Ее жажда «Утешения» сейчас отзывается гулкими ударами молота в голове, но Орито должна ждать дольше всех: одна за другой, строго по ранжиру, сестры вызываются в Квадратную комнату, где Сузаку принимает их и дает им свои зелья. Сузаку проводит две-три минуты с каждым пациентом; для некоторых сестер проглотить лекарство и выслушать учителя — событие, по значимости уступающее только получению новогоднего письма. Первой после ее консультации возвращается сестра Хацуне с новостью, что лихорадка у аколита Джирицу усиливается, и учитель Сузаку сомневается, что тот проживет эту ночь.
Большинство сестер выражают изумление и уныние.
— Наши учителя и аколиты, — недоумевает Хацуне, — так редко болеют…
Орито задается вопросом, какие травы следовало бы ему прописать, прежде чем думает: «Это никак меня не касается».
Женщины обмениваются воспоминаниями о Джирицу, говоря о нем в прошлом времени.

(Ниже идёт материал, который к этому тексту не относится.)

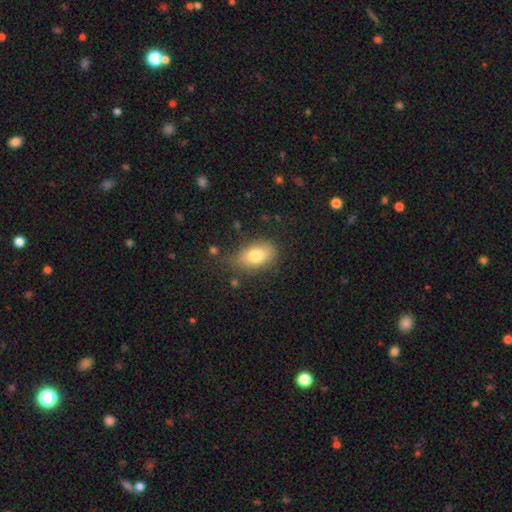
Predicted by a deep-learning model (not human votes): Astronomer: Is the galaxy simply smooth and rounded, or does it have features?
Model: smooth — 79%.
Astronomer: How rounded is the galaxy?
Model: in between — 88%.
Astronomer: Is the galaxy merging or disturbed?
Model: none — 68%.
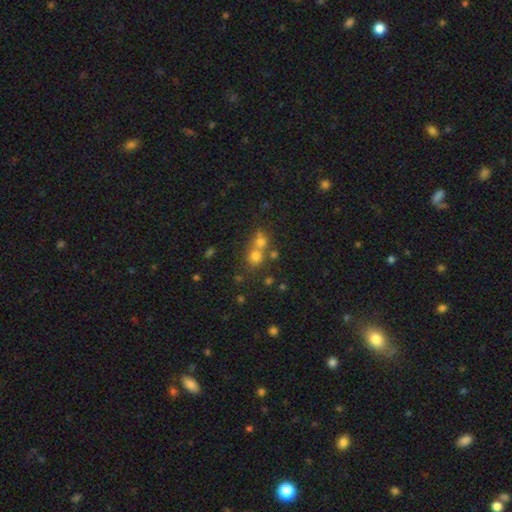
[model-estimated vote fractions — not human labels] Q: Smooth or featured?
A: smooth (66%); runner-up: star or artifact (21%)
Q: How rounded?
A: round (82%); runner-up: in between (17%)
Q: Merging?
A: merger (51%); runner-up: none (41%)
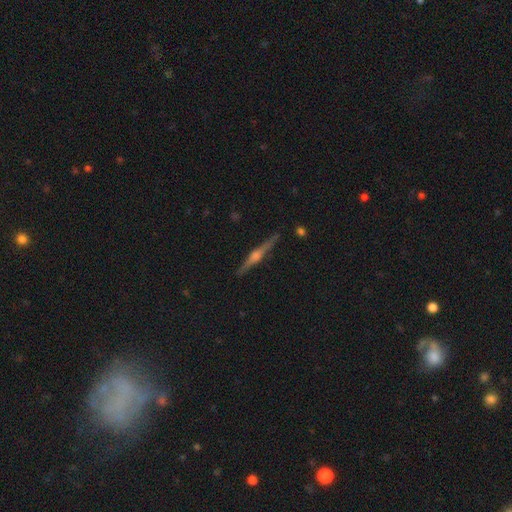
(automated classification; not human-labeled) A featured or disk galaxy (84%) viewed edge-on (98%) with a rounded central bulge (86%).

Vote fractions:
- Smooth or featured? featured or disk: 84% / smooth: 9% / star or artifact: 6%
- Edge-on disk? yes: 98% / no: 2%
- Edge-on bulge? rounded: 86% / boxy: 9% / none: 5%
- Merging? none: 91% / minor disturbance: 7% / major disturbance: 1% / merger: 1%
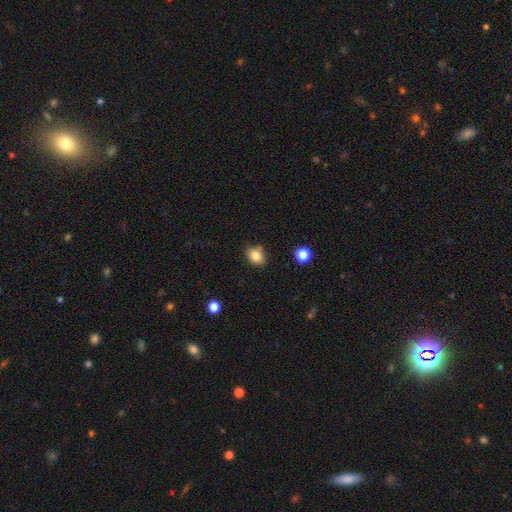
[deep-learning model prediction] Smooth or featured? Predicted: smooth (p=0.84). How rounded? Predicted: in between (p=0.61). Merging? Predicted: none (p=0.77).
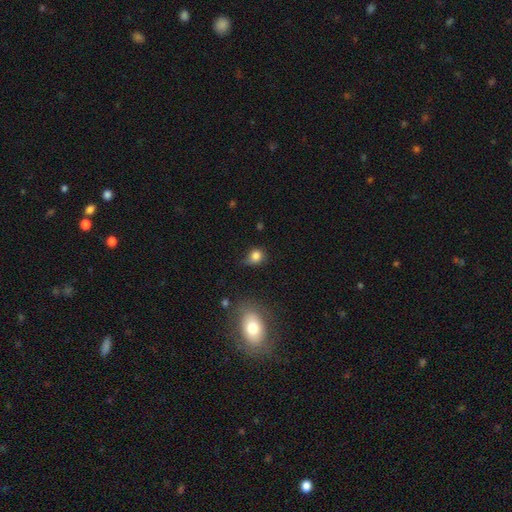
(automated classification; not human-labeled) smooth_or_featured: smooth (p=0.81) [alt: star or artifact p=0.12]
how_rounded: round (p=0.70) [alt: in between p=0.29]
merging: none (p=0.49) [alt: minor disturbance p=0.34]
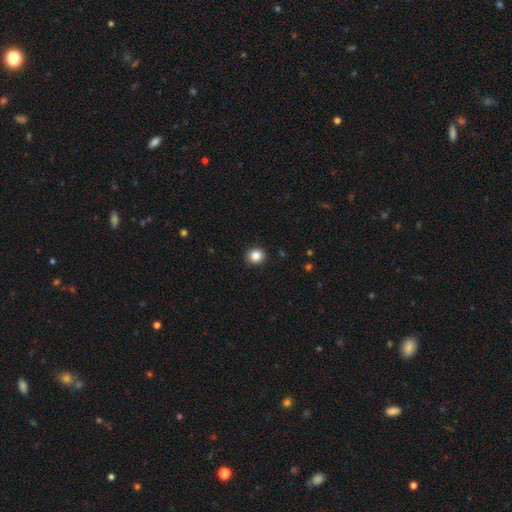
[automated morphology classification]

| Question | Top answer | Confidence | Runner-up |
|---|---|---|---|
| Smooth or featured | smooth | 86% | star or artifact (10%) |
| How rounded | round | 89% | in between (10%) |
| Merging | none | 92% | minor disturbance (6%) |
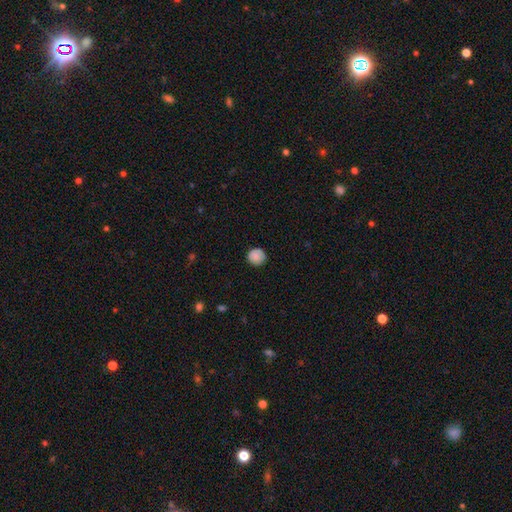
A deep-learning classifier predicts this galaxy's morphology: smooth-or-featured: smooth: 86% | star or artifact: 8% | featured or disk: 6%
  how-rounded: round: 92% | in between: 7% | cigar-shaped: 1%
  merging: none: 84% | minor disturbance: 12% | major disturbance: 3% | merger: 1%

Быстрее, чем ожидалось, Яиои трогает ее за плечо:
— Твоя очередь.
— Как себя чувствует самая новая сестра этим вечером? — учитель Сузаку выглядит так, будто в любой момент готов рассмеяться, но никогда не делает этого. Эффект зловещий. Настоятельница Изу сидит в одном углу, аколит — в другом.
Орито отвечает, как всегда: «Живая, как видите».
— Мы не знакомы, — Сузаку указывает на молодого человека, — с аколитом Чуаи?
Кагеро и злые на язык сестры прозвали Чуаи Раздутой Жабой.
— Конечно, нет, — Орито не смотрит на аколита.
Сузаку щелкает языком.
— Первый снег не иссушил наше тело?
«Не проси «Утешения». — Она говорит: «Нет». — Как же ему хочется, чтобы ты попросила».
— Значит, у нас нет никаких жалоб? Ни болей, ни кровотечений?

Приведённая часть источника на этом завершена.